The statute also does not EXPRESSLY have a consent or opt out provision. Under your rationale, if you ask a credit card customer, “would you like to be on our mailing list?” and the customer says “yes” this would violate the statute.
On online transactions, collecting the IP address, browser settings, etc. about the credit card customer is “information about the customer” which, under your definition would be precluded, despite at least one federal court case (pre Pineda, of course) to the contrary.
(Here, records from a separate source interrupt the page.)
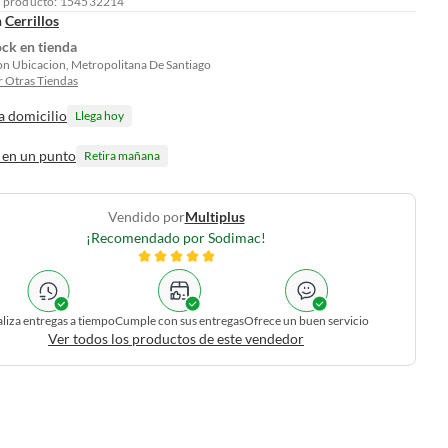
l producto: 154532214
n
Cerrillos
ock en tienda
on Ubicacion, Metropolitana De Santiago
 Otras Tiendas
a domicilio
Llega hoy
 en un punto
Retira mañana
Vendido por
Multiplus
¡Recomendado por Sodimac!
liza entregas a tiempo
Cumple con sus entregas
Ofrece un buen servicio
Ver todos los productos de este vendedor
The case, narrowly read to say “dont collect unnecessary information principally for marketing” is consistent with the language, purpose and history of the statute. The case read broadly to say “don’t collect ANY information about ANYONE who ultimately makes a credit card purchase unless it is to ship them the product” goes too far. Not that a court CANT go too far, I just dont think the Pineda case stands for that proposition.
You cannot divorce the language of the statute from its purpose and intent. Thus, as I read Pineda, it is not JUST about what information you collect — it is about WHY and what you do with it. The decision is replete with references to the purpose of the statute – to enforce fair information collection and use practices primarily to prevent the collection and use of personal information for improper marketing purposes.
I can come up with dozens of examples of retailers who collect information about credit card customers for what I consider “proper” non-marketing purposes. Warranty, repair, return, rebate, recall, installation, are all examples NOT expressly in the statute. I would argue that these are “special” collections AND that these are not “a condition of a credit card purchase.”
Again, trying to make sense of the decision… this is NOT legal advice!
March 8th, 2011 at 2:14 pm
Folks,
I am a consultant, and have worked for the lead counsel in this case in the past, Mr. Gene Stonebarger. As I understand it, this decision does not apply to merchants who are collecting a zip code for use in the AVS-part of a card transaction only, and not attempting to use the zip and/or marry the zip code up with other bits of information to identify the consumer.